Maybe all scars are like that. Maybe they pinpoint not only where you were when you got them, but also how and why you were—all of which make up the Who of You.
So what should be so wrong in talking about that? What is the problem in discussing and showing how and when and why you came into being Who?
The problem, as I understand it, is two-fold:
1) Talking about your trauma and damage and all of your little anecdotes of agony can make other people uncomfortable. Apparently men are especially likely to feel off-put by such honesty, based on anecdotal evidence. According to my therapist, the greatest or most common fear of men, generally, is shame. There's something there are about self-respect and identity, of reputation and persona. (For women, the prevalent fear is being killed. It has to do with safety and feeling unprotected and vulnerable.)

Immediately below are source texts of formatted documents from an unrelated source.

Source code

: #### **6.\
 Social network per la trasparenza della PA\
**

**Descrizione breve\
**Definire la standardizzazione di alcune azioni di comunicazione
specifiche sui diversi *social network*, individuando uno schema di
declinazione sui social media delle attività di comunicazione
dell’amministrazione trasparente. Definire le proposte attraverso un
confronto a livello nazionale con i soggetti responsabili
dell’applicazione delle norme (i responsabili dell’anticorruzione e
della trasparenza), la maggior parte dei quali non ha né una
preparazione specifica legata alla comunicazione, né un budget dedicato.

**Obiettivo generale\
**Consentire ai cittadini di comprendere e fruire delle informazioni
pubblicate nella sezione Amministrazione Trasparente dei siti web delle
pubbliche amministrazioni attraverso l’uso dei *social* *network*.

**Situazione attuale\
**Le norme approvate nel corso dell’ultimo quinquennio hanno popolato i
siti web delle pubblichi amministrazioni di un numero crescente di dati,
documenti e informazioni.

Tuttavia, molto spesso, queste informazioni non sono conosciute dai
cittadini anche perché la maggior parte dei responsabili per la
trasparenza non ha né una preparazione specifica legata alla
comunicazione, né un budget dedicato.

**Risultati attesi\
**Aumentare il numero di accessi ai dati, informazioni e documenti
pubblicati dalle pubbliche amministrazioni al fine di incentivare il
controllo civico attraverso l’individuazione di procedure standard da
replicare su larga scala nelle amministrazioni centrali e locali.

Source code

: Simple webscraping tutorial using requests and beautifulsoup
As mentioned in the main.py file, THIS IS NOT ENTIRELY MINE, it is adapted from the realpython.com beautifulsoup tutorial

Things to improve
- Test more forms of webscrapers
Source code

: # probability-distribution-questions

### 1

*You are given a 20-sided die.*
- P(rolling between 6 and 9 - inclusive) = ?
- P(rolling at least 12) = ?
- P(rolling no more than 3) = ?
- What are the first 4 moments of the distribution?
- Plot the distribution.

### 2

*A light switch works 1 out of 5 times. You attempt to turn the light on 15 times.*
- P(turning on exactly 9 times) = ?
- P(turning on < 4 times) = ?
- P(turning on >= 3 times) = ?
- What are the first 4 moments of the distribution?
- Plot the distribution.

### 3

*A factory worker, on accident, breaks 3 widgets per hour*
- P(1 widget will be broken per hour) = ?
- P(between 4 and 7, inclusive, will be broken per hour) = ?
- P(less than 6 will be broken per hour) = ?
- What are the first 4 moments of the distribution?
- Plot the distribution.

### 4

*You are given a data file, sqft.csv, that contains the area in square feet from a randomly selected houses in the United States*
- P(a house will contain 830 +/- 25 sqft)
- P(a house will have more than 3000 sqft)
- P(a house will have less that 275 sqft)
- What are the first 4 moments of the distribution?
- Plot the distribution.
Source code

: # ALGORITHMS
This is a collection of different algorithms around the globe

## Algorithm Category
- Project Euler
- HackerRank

2) Injury is so often inflicted by another person. To tell your own story is fine. To discuss the parts of your story that intersect with others may open their wounds, or cause them inadvertent discomfort.
It doesn't seem that talking about the damage that's already been done should be inflicting. There's not necessarily onus to your action; discussion isn't malicious, by default. It's bleeding edge versus cutting edge. At most, it's a matter of pointing out the wound and addressing it in an effort to help it heal. Debriding might hurt like hell, but it's ultimately a much better alternative than leaving the wound to fester, never to have the opportunity to scar in healing—or worse.
So what to do, when your life is words, and you're all about this Verisimilitude of Self?
It's a fine line, really. There's a right to publicity and right to privacy that overlap. Am I talking about someone else's immoral or illegal behavior? Is what I'm saying true? Is it potentially embarrassing but cogently honest?
And it's hard sometimes, to know when to share and when to hold back. I have to tap into that place inside me, the Wellspring of Verity, where I find what is unequivocally right, regardless of whether or not is right for me or anyone else, specifically. At the very least, it is what is right right now. If I find that Point Me shifts to another place and time, what is right today might very well turn out to be wrong tomorrow. But tomorrow isn't guaranteed, and all I can be sure of is this moment and the ones from which I came.
Just because something hurts, that doesn't mean it's bad. Growth can be painful. Sadness and anger can hurt like fucking hell, but they usually bring us closer to some new understanding of ourselves. That is what is so sublime about the raw power of self-cultivation and transcendence.
So here are my scars. Here is the proof from whence I came. Some of you came from there with me, though some of you can't admit that. Somehow, in your own arrogance or sadness or anger, you have valued me as worth less than your own shame. That is on you.
I do have worth and value, for who I am and the things I have endured. The web of scars, both apparent and unseeable, is the Substrate of Stephanie. It is the topography of my life, at least to this point.
For all that I have done and seen and felt and lived, in ways that may have been profound only to me, I am defensible. And I will defend my self and my worth at all costs, because it is always more precious than shame.